The COVID-19 pandemic has caused major disruptions in all fields of human endeavour, and education has been the hardest hit, at all levels. Many face-to-face institutions have pivoted to some form of technology-mediated delivery, with online education coming to the forefront. However, technical and vocational training institutions have faced an insurmountable barrier, since most of their offerings seek to develop practical skills that require some element of hands-on training. Theoretical components of such training can conceivably be imparted through online means, but the equipment and materials required to address the hands-on component necessitate the provision of a physical environment.

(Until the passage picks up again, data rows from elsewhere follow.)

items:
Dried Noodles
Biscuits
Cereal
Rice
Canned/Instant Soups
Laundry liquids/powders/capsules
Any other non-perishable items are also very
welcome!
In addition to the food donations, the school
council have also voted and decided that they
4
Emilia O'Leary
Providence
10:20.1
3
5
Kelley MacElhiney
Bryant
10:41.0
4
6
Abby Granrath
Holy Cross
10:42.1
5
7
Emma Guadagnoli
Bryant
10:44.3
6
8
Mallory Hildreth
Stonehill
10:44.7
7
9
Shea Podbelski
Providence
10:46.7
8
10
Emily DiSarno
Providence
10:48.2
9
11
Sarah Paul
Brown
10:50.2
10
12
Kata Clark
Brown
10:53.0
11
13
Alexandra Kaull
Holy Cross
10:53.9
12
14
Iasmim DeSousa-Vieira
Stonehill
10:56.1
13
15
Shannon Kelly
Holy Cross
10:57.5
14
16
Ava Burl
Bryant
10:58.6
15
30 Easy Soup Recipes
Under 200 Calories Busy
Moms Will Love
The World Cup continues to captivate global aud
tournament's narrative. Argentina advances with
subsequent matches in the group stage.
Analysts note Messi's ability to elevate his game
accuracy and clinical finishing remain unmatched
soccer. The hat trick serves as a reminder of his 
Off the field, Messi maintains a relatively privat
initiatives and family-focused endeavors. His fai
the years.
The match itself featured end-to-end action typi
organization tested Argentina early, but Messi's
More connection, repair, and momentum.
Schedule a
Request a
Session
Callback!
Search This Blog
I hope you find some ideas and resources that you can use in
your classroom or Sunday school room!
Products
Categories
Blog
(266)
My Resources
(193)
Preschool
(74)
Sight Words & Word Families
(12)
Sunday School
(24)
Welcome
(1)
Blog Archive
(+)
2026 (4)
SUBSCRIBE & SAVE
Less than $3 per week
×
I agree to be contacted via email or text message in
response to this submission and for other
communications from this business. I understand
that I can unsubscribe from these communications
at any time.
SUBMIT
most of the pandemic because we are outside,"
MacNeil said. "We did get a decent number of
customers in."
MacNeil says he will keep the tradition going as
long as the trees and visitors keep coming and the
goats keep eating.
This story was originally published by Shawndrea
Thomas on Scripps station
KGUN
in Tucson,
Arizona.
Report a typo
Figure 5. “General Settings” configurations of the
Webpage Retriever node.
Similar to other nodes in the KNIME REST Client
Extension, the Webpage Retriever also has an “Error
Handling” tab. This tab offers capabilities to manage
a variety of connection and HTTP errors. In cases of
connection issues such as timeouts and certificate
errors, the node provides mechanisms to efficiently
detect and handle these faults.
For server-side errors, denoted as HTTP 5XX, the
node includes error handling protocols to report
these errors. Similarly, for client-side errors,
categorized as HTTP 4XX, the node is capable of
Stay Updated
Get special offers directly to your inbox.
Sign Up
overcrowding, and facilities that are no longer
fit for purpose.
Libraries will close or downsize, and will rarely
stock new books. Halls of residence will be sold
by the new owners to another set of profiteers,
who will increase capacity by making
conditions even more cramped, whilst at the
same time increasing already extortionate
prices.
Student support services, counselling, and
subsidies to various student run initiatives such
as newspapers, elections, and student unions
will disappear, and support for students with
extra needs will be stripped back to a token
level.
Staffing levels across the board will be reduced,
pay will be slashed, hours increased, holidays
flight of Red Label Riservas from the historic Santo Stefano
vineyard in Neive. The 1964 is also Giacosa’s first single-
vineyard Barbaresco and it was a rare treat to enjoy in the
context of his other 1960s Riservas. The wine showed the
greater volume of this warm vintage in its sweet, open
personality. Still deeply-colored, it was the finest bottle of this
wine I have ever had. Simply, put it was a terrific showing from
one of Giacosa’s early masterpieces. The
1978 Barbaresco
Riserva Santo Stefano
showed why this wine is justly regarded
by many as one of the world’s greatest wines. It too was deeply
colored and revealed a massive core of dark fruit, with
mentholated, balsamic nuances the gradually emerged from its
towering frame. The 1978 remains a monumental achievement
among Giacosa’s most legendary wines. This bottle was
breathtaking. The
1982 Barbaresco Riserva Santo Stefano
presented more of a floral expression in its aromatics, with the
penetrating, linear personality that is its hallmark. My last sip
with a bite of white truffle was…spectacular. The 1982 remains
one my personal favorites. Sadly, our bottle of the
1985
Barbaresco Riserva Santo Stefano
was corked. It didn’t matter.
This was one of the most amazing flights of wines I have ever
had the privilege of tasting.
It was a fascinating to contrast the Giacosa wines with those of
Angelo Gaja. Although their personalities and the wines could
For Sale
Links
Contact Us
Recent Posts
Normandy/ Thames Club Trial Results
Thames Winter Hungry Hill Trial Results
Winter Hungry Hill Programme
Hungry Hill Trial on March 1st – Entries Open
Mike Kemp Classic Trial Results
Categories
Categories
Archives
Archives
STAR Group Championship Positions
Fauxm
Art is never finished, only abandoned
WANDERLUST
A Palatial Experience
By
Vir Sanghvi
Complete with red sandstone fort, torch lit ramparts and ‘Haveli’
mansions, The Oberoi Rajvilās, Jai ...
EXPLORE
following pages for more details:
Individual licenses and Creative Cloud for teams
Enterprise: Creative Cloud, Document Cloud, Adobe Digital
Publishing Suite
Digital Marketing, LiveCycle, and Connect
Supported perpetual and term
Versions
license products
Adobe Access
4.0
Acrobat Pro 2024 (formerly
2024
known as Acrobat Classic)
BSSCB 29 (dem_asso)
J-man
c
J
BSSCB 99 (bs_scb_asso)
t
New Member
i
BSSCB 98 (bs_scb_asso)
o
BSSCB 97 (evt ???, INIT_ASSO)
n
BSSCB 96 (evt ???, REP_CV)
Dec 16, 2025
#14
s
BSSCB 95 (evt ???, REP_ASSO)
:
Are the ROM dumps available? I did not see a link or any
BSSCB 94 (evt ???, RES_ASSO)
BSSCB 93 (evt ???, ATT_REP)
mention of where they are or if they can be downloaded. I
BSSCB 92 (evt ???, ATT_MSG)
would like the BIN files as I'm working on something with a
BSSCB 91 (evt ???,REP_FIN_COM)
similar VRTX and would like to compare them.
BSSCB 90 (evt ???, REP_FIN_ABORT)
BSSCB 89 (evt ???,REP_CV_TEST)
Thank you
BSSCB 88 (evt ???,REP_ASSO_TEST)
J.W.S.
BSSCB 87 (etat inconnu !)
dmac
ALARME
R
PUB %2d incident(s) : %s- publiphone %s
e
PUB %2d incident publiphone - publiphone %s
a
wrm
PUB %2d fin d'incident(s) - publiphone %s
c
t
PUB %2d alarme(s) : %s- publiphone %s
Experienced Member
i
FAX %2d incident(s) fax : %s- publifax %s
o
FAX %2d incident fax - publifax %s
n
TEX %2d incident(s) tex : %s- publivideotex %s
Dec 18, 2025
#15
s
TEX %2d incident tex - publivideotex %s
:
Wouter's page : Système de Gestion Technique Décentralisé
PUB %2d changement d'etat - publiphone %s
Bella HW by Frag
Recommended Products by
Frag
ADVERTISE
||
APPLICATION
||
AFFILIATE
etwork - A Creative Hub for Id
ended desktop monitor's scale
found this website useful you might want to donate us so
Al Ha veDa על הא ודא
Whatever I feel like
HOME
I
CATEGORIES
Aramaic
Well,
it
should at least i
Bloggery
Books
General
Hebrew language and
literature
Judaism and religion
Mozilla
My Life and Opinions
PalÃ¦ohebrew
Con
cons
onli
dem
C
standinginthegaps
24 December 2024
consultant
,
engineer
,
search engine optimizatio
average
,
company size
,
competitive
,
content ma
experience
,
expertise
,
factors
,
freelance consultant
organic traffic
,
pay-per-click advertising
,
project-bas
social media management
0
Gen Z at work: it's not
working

While video content has been widely used as a learning support, especially to demonstrate practical techniques, it has not proven to be a substitute for practical training. One interesting alternative to hands-on instruction could be the introduction of augmented and virtual reality (AR/VR) techniques into technical and vocational training. AR allows the student to interactively experience a real-world environment where actual objects are enhanced with computer-generated information that can take one or more of many forms, such as visible, audible, etc. For example, a student using AR glasses while working on an automobile engine would be able to see instructions showing how much and in which order the bolts should be tightened, without the student having to refer to a paper manual.

Virtual reality, on the other hand, has the capability of bringing the laboratory to the student. Thus, students could experience a full 360-degree view of the same engine and manipulate its various components from their classroom (or even their home) without being anywhere near an actual engine! VR also has the capability of allowing students to “virtually” walk through hazardous environments that would otherwise be impossible to experience. Combining this with haptic feedback can make the training extremely realistic. Good examples of such environments are the simulators used for training airline pilots.

Another huge advantage of these technologies is the possibility for the student to repeat a practical experience as many times as needed to master a particular skill,without any additional inconvenience or expense. However, these environments do come with a price tag. Typical AR/VR systems utilise very large amounts of bandwidth and computing power. These would have to become more affordable by several orders of magnitude for these technologies to become mainstream, especially in TVET systems, which are typically financially constrained. The second major barrier to widespread acceptance is the absence of agreed standards for rich content. Without
standards, every purveyor of AR/VR content develops materials for its own needs and requirements, giving no thought to the reuse or repurposing of such content.

With standards firmly established, however, one could easily envisage a brand new ecosystem of AR/VR open educational resources!

The world now realises that technology-enabled learning has become an integral part of the teaching/learning landscape, and blended approaches — online and in person — will be the new norm. However, this does raise the possibility of widening the gap between technologically advanced countries and the rest. Add the above AR/VR technologies and the gap could easily become a gaping chasm, uncrossable except by a few. A revolutionary reduction in bandwidth and computation costs will be required to ensure an equitable distribution of skills and knowledge across the globe.